Planned are two new store buildings facing Market Street that will be topped by 325 apartments with parking underground. Builders also will strip and replace the outside walls of the eight-story former Snellenburg warehouse facing 11th Street, now used by the city’s Family Court. The developers are talking to office tenants, but could end up putting more apartments there, said Pete Soens of Philadelphia developer and landlord SSH Real Estate, an East Market investor.
Retail stores are planned for the first floor of the nearby 12-story Girard office building, with the upper floors upgraded for office, hotel, or apartments, depending on “market demand,” said Daniel Killinger, director at NREA Development Services.
If the initial space sells well, the group plans to replace buildings in the 1100 block of Chestnut Street with new stores and apartments - bringing the residential count for the entire project to as many as 1,000 units, Killinger said.

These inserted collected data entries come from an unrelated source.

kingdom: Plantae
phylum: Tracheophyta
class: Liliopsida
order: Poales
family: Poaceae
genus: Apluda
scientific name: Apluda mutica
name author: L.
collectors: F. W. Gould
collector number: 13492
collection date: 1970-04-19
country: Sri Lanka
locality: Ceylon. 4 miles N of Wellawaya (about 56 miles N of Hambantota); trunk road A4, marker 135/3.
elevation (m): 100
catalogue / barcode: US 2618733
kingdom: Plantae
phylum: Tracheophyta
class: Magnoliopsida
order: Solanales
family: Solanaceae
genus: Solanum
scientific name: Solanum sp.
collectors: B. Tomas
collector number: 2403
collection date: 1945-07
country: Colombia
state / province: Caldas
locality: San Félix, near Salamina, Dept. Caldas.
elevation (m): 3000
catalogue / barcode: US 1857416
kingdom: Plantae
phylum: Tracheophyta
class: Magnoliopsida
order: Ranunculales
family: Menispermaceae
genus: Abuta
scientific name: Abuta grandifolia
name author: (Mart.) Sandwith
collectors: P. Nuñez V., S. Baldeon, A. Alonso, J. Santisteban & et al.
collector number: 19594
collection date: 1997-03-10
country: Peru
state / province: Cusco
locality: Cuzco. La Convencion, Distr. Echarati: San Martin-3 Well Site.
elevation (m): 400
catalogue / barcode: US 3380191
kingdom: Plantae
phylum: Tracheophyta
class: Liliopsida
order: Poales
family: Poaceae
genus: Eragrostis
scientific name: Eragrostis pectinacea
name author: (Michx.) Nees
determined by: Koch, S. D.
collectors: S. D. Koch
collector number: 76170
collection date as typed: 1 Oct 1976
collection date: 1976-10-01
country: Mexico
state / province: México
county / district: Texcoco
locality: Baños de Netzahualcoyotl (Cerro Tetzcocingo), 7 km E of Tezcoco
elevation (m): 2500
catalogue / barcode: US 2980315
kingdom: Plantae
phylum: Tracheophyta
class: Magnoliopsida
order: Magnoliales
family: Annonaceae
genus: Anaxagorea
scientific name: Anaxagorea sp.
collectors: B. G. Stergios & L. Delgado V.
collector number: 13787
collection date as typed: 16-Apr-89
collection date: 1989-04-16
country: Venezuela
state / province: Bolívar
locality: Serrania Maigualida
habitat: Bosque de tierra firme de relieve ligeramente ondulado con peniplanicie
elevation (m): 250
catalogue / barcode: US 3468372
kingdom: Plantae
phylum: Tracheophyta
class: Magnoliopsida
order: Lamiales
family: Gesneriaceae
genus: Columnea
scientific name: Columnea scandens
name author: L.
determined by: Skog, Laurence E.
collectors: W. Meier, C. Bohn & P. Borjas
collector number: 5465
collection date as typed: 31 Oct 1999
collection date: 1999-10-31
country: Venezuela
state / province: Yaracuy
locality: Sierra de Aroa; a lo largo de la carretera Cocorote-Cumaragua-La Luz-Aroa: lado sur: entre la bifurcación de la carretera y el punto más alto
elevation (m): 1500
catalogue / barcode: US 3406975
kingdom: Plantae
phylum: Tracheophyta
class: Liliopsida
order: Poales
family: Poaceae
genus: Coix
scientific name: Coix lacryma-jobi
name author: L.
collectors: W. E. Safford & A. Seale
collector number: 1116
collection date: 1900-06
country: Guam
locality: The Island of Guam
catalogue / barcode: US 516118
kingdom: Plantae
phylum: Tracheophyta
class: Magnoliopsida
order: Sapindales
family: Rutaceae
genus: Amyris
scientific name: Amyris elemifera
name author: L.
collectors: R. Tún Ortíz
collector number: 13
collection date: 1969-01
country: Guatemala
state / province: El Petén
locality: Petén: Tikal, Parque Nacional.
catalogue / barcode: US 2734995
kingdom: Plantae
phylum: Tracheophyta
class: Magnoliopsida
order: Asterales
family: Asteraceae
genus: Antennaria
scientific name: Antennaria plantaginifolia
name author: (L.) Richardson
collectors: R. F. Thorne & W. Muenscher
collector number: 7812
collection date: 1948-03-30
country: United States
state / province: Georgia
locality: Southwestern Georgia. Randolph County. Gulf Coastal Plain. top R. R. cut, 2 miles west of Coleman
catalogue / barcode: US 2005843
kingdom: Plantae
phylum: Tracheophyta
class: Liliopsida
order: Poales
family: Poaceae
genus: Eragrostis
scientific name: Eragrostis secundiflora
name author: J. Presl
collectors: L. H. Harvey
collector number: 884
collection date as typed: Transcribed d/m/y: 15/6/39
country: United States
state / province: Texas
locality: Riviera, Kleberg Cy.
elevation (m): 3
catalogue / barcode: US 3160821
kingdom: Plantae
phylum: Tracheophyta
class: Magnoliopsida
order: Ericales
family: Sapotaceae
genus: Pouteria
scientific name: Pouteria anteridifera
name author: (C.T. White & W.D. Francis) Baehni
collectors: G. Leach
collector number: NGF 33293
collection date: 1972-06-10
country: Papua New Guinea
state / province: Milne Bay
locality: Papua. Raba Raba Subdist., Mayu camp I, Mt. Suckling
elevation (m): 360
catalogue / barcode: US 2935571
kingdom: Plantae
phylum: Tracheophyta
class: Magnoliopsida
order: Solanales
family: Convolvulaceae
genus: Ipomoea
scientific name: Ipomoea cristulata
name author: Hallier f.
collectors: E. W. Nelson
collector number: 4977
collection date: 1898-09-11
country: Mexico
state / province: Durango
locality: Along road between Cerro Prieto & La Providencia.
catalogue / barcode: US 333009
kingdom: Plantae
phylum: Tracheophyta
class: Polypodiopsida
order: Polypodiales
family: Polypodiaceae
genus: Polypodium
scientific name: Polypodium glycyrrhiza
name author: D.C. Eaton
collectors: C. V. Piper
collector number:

McDevitt Co., a retail real estate agency whose clients include the chains owned by South Philadelphia-based Urban Outfitters Inc., is in charge of signing new stores. The architect for the project is BLT, whose recent efforts include two University City high-rises. Service alleys on Ludlow and Clover Streets will be opened to through traffic, the developers said Tuesday, and a walkway stretched from opposite the Convention Center’s Reading Terminal entrance on Market Street to Chestnut, linking historic neighborhoods south and east.